##### Given data #####

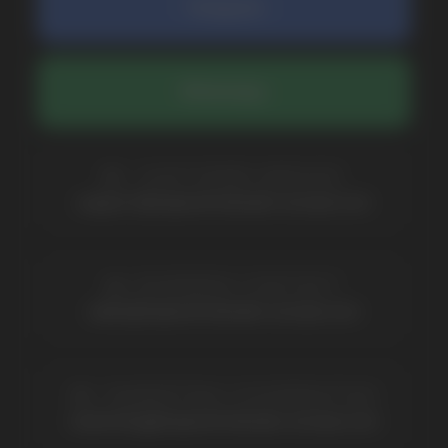
COMPANY
Catalog
About
Questions
Useful Blog
Contacts
Partners
Payment & Delivery
BRANDS
Elf Bar
Iceberg
Solana
HQD
Velo
Poco
Lost Mary
Grant
Waka
Vozol
Ace.
Vapsolo
Randm
Cuba
Maskking
Merrymi
Geek Bar
Elix
SUBSCRIBE TO NEWSLETTER
Be the first to hear about
promotions and news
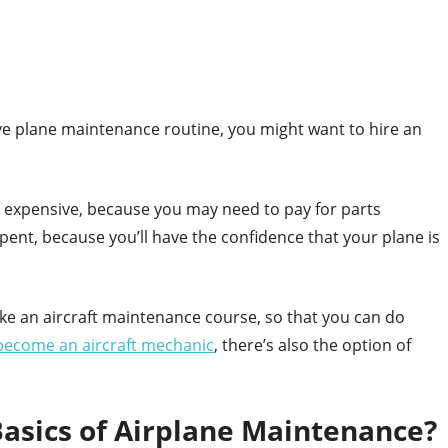
tive plane maintenance routine, you might want to hire an
e expensive, because you may need to pay for parts
pent, because you’ll have the confidence that your plane is
ke an aircraft maintenance course, so that you can do
become an aircraft mechanic
, there’s also the option of
asics of Airplane Maintenance?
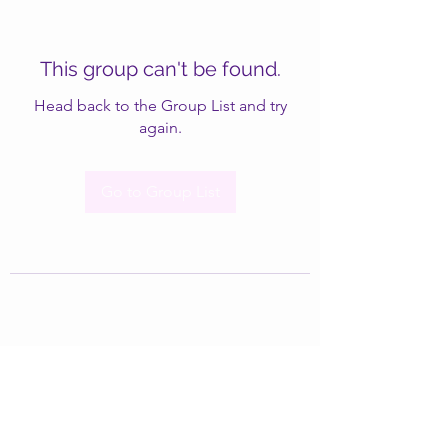
This group can't be found.
Head back to the Group List and try
again.
Go to Group List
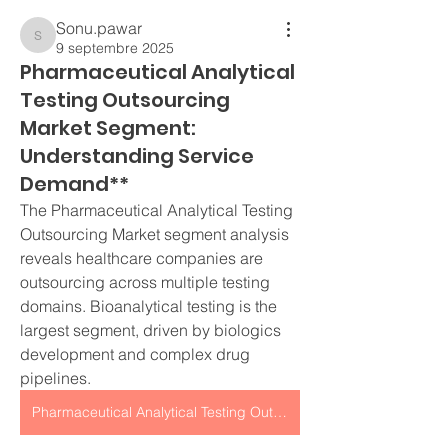
Sonu.pawar
Sonu.pawar
9 septembre 2025
Pharmaceutical Analytical
Testing Outsourcing
Market Segment:
Understanding Service
Demand**
The Pharmaceutical Analytical Testing 
Outsourcing Market segment analysis 
reveals healthcare companies are 
outsourcing across multiple testing 
domains. Bioanalytical testing is the 
largest segment, driven by biologics 
development and complex drug 
pipelines.
Pharmaceutical Analytical Testing Outsourcing Market segment analysis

#####

What the exercise asks: Output the data exactly. Leave every picture out.

Output below:
COMPANY
Catalog
About
Questions
Useful Blog
Contacts
Partners
Payment & Delivery
BRANDS
Elf Bar
Iceberg
Solana
HQD
Velo
Poco
Lost Mary
Grant
Waka
Vozol
Ace.
Vapsolo
Randm
Cuba
Maskking
Merrymi
Geek Bar
Elix
SUBSCRIBE TO NEWSLETTER
Be the first to hear about
promotions and news
tive plane maintenance routine, you might want to hire an
e expensive, because you may need to pay for parts
pent, because you’ll have the confidence that your plane is
ke an aircraft maintenance course, so that you can do
become an aircraft mechanic
, there’s also the option of
asics of Airplane Maintenance?
This group can't be found.
Head back to the Group List and try
again.
Go to Group List
Sonu.pawar
Sonu.pawar
9 septembre 2025
Pharmaceutical Analytical
Testing Outsourcing
Market Segment:
Understanding Service
Demand**
The Pharmaceutical Analytical Testing 
Outsourcing Market segment analysis 
reveals healthcare companies are 
outsourcing across multiple testing 
domains. Bioanalytical testing is the 
largest segment, driven by biologics 
development and complex drug 
pipelines.
Pharmaceutical Analytical Testing Outsourcing Market segment analysis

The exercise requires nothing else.